> **Text block**:
━━━━━━━━━━

Wilmington - Hurricane Central

As dubbing became more important, it became more and more necessary for us to spend more and more time in Wilmington, AnimEigo's US HQ. Eventually, Robert and Natsumi moved back to the US, while Michael stayed at Gainax and Roe pursued more computer game projects in Japan. Around this time, Shin became more involved in AnimEigo, eventually moving to Wilmington to work full-time [16].

Since Robert moved to Wilmington, almost every hurricane that has threatened the East Coast has scored a direct hit on his house. He and Natsumi are getting a little tired of turning on the Weather Channel and seeing a satellite view of our subdivision with a bullseye superimposed on it. Typically after one of these annoying storms passes through, we have to run the office and the webservers on a generator for a week or so [17]. The one year we didn't get a hurricane some bozo smashed a car into Janice's office (lucky for him she wasn't in it at the time). And so far this year, while we haven't had a hurricane, a water leak collapsed the ceiling in Robert's office.

And that, so far, is a rather sketchy history of the company. As time permits (and we come up with better lies), we'll add to it.

Footnotes

[1] Our motto was, "It'll be ready 'next week'" and we really believed it.

━━━━━━━━━━

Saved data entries

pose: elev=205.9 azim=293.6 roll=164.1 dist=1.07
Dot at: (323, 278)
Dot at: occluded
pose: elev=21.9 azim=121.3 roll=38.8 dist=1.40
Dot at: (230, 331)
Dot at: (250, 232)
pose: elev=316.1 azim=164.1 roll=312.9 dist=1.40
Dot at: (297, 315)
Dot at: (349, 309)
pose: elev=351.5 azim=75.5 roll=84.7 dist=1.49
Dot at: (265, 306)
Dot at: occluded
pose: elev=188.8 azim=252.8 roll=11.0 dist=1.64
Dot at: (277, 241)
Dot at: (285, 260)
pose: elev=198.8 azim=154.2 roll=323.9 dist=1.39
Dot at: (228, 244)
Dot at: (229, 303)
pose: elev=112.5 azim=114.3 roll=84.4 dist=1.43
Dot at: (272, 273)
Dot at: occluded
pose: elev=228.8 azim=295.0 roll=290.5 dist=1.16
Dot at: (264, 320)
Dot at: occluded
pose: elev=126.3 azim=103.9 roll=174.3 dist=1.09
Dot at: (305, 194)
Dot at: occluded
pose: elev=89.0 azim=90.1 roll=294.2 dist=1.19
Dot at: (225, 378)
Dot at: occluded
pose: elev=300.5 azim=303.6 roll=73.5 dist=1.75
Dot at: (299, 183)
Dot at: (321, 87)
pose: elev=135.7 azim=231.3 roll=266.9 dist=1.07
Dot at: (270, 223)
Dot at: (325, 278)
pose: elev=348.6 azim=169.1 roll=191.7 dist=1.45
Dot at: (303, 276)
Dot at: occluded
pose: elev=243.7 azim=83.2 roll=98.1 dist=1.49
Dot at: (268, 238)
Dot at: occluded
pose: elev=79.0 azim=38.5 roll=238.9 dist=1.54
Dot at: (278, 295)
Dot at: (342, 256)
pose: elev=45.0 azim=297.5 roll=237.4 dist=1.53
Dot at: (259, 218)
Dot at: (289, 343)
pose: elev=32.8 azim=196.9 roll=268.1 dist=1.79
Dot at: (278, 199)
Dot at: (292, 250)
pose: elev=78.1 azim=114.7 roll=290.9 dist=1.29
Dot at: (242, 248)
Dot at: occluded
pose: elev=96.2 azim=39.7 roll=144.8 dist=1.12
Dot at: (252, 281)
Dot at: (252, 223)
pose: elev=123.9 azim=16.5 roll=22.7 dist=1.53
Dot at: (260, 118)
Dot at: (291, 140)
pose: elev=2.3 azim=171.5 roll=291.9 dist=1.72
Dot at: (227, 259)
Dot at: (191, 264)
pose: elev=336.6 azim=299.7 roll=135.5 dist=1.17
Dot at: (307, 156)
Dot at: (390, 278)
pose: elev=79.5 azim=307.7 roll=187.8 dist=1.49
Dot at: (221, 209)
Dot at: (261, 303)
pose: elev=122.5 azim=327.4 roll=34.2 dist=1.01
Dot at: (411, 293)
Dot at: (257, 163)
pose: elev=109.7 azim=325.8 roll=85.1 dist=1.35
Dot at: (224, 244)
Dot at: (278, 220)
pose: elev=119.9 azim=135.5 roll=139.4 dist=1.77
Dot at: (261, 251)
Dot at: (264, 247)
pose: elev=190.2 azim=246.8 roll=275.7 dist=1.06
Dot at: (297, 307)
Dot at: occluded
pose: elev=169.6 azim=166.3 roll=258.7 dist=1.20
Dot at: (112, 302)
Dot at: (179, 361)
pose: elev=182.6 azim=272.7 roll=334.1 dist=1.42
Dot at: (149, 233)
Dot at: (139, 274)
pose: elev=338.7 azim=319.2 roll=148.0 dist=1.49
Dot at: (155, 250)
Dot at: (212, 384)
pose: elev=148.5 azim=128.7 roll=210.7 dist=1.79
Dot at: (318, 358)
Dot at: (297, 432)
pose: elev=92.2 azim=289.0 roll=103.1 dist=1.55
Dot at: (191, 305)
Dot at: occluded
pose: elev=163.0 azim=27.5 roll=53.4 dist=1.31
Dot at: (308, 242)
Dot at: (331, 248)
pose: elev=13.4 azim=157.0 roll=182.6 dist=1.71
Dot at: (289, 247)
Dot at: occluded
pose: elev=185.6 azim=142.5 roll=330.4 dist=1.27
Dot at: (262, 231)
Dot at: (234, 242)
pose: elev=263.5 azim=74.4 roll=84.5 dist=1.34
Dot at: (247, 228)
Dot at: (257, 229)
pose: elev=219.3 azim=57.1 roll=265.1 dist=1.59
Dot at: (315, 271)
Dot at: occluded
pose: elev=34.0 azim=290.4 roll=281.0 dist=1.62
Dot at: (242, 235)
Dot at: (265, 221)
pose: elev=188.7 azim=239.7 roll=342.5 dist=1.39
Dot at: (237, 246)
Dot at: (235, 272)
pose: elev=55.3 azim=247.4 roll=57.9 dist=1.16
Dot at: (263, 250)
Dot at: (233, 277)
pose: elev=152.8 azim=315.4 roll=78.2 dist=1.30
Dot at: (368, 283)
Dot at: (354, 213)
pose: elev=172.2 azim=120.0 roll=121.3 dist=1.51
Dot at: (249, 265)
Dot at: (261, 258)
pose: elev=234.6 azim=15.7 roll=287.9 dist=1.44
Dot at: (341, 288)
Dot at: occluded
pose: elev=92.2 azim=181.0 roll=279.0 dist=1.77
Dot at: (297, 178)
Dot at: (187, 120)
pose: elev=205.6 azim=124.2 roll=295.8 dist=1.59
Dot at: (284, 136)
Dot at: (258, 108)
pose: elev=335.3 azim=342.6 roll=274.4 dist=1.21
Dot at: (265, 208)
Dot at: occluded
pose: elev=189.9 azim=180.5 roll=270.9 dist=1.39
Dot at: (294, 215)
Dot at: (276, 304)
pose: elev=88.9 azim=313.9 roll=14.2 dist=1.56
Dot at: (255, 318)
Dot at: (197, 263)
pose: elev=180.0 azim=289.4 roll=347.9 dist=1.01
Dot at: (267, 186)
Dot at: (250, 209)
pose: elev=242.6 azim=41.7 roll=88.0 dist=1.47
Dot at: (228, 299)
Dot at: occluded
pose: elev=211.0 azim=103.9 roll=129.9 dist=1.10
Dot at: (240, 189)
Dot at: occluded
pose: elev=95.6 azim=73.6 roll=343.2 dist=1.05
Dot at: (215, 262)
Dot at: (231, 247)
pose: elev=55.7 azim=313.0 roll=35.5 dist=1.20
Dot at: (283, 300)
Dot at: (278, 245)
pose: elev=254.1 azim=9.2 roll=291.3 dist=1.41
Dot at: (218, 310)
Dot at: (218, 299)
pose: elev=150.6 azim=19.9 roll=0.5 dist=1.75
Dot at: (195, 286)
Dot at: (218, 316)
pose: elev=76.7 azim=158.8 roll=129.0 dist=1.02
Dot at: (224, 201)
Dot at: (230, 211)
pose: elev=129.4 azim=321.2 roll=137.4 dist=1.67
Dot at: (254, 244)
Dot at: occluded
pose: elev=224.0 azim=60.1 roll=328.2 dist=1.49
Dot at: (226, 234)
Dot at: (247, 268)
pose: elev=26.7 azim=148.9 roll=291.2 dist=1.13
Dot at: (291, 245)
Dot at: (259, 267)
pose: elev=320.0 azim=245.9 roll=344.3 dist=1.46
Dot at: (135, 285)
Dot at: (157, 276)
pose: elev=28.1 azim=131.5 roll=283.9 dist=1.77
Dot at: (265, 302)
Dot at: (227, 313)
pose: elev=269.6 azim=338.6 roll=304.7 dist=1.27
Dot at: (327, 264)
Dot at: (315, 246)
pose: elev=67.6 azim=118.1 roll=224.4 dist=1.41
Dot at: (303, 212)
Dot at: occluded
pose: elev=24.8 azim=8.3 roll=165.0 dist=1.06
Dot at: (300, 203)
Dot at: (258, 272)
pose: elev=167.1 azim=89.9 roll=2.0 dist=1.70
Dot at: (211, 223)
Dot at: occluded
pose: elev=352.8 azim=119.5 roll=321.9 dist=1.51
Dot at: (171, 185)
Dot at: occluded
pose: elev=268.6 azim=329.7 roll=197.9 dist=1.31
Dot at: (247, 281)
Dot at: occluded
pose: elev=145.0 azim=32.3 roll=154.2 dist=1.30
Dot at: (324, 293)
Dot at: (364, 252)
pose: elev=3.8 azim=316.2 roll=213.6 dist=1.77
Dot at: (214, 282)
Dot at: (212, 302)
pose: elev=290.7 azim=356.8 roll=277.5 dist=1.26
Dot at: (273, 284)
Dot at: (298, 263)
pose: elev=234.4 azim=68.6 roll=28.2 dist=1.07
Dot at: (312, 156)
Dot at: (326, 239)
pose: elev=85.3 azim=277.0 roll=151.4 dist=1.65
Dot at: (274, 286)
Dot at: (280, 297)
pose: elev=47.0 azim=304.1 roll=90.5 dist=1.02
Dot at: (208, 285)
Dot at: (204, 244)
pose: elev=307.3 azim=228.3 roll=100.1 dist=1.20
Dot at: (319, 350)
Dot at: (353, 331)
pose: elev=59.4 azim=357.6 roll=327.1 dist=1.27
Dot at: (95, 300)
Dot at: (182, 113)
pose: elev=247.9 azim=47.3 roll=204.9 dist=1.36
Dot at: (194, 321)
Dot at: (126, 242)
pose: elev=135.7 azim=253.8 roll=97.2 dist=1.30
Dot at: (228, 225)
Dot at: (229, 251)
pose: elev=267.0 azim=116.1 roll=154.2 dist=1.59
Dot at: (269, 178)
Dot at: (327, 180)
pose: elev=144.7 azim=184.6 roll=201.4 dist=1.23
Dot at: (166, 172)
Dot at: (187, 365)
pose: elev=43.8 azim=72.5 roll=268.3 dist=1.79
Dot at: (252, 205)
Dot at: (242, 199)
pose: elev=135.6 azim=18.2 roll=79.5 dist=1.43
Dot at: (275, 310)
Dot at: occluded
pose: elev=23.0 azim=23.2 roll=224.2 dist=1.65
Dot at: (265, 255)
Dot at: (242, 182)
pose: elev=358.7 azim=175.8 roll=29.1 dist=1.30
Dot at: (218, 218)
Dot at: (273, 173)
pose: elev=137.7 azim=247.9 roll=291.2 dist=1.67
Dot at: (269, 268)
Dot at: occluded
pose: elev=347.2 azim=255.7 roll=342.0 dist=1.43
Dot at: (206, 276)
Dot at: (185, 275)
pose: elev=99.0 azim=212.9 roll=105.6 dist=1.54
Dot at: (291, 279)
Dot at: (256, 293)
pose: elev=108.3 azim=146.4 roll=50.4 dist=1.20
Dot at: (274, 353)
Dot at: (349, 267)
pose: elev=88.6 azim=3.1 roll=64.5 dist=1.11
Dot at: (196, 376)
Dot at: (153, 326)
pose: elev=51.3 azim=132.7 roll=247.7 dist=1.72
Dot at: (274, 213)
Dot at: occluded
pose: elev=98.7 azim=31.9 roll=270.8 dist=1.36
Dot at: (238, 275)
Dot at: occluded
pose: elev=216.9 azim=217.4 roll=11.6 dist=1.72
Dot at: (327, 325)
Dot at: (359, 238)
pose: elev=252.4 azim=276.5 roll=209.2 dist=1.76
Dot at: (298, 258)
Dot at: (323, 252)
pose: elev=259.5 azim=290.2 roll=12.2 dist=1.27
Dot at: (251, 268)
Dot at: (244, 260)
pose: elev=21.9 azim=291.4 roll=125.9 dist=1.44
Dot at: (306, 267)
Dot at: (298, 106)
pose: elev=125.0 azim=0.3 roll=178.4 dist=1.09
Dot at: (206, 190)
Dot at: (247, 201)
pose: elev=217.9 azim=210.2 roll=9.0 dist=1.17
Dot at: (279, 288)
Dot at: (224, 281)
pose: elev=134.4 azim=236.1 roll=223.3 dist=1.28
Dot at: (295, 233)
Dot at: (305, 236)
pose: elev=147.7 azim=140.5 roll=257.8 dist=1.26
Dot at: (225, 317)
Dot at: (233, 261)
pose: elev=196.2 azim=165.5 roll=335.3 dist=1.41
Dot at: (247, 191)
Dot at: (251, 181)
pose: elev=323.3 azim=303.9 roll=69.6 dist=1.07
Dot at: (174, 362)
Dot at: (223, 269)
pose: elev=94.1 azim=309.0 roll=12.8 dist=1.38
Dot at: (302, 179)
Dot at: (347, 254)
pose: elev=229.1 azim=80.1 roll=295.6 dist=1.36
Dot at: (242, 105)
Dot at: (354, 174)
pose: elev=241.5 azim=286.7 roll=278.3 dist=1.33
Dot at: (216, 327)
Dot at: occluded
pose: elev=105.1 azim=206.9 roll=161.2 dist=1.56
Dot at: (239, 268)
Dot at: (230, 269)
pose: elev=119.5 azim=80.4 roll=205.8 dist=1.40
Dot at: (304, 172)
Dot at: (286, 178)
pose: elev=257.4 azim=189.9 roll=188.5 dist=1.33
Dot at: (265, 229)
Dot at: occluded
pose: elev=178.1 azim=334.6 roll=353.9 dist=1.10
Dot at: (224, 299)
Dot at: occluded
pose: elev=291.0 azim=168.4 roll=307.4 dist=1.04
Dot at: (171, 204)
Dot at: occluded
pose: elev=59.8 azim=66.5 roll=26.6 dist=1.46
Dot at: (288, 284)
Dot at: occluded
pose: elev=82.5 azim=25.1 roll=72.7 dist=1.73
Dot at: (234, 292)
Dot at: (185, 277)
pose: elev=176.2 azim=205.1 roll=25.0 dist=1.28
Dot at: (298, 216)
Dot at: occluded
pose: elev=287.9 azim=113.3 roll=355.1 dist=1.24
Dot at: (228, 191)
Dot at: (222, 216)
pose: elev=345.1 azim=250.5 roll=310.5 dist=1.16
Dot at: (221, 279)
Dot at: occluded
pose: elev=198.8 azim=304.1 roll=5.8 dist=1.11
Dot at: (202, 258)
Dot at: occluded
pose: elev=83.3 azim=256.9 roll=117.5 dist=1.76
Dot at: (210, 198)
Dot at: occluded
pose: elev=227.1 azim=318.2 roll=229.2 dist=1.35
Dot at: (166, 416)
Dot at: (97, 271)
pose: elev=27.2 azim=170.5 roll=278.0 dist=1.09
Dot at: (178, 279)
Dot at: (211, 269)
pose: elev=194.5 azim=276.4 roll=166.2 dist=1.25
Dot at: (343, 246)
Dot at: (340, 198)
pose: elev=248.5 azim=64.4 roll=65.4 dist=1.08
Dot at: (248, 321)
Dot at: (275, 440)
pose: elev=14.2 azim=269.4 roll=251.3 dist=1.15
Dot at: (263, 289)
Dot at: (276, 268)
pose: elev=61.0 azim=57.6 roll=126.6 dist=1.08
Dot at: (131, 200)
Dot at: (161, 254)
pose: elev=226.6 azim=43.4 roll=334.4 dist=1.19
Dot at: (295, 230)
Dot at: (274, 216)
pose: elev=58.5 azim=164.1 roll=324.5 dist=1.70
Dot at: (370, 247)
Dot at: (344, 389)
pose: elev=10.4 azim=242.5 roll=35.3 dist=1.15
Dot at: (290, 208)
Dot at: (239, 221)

━━━━━━━━━━

> **Assigned task 1**: Reproduce the passage of the AnimEigo company history from "As dubbing became" to "work full-time [16].".
> **Assigned task 2**: Pick up the AnimEigo company history after its last sentence and keep writing it.

> **Written answer 1**:
As dubbing became more important, it became more and more necessary for us to spend more and more time in Wilmington, AnimEigo's US HQ. Eventually, Robert and Natsumi moved back to the US, while Michael stayed at Gainax and Roe pursued more computer game projects in Japan. Around this time, Shin became more involved in AnimEigo, eventually moving to Wilmington to work full-time [16].

> **Written answer 2**:
[2] Usually Masaaki Takai, who later translated for AnimEigo until his parents found out, kidnapped him, and had him deprogrammed.

[3] Often by threats of violence... 

[4] At this time, Anime fans were not called Otaku. They were called "#$%&@ing weird." 

[5] As it turned out, the programming was easy. It was all the other jobs, such as subtitle timing, editing, and hunting down and torturing Otaku who complain about our dubs that turned out to be difficult and time-consuming. 

[6] In other words, "Robert, I want you to do a lot of work so that I can become the Godfather of American Anime..." Also this probably means that Roe invented the idea of fansubbing. 

[7] AnimEigo is a play on "Anime" and "English". It's pronounced "Ah-nee-may-go," not "Anim-Ego". AnimEgo is our philosophy, not our name. 

[8] Although the later incarnations of the subtitling system, running on faster computers and using better digital video boards, allowed more simultaneous subtitle colors (as well as anti-aliasing of the letters), the original "two colors at a time" heritage of the system remains. This turned out to be very handy when it was upgraded to output DVD subtitles, which have exactly the same "2-bit" restrictions as our original subtitles.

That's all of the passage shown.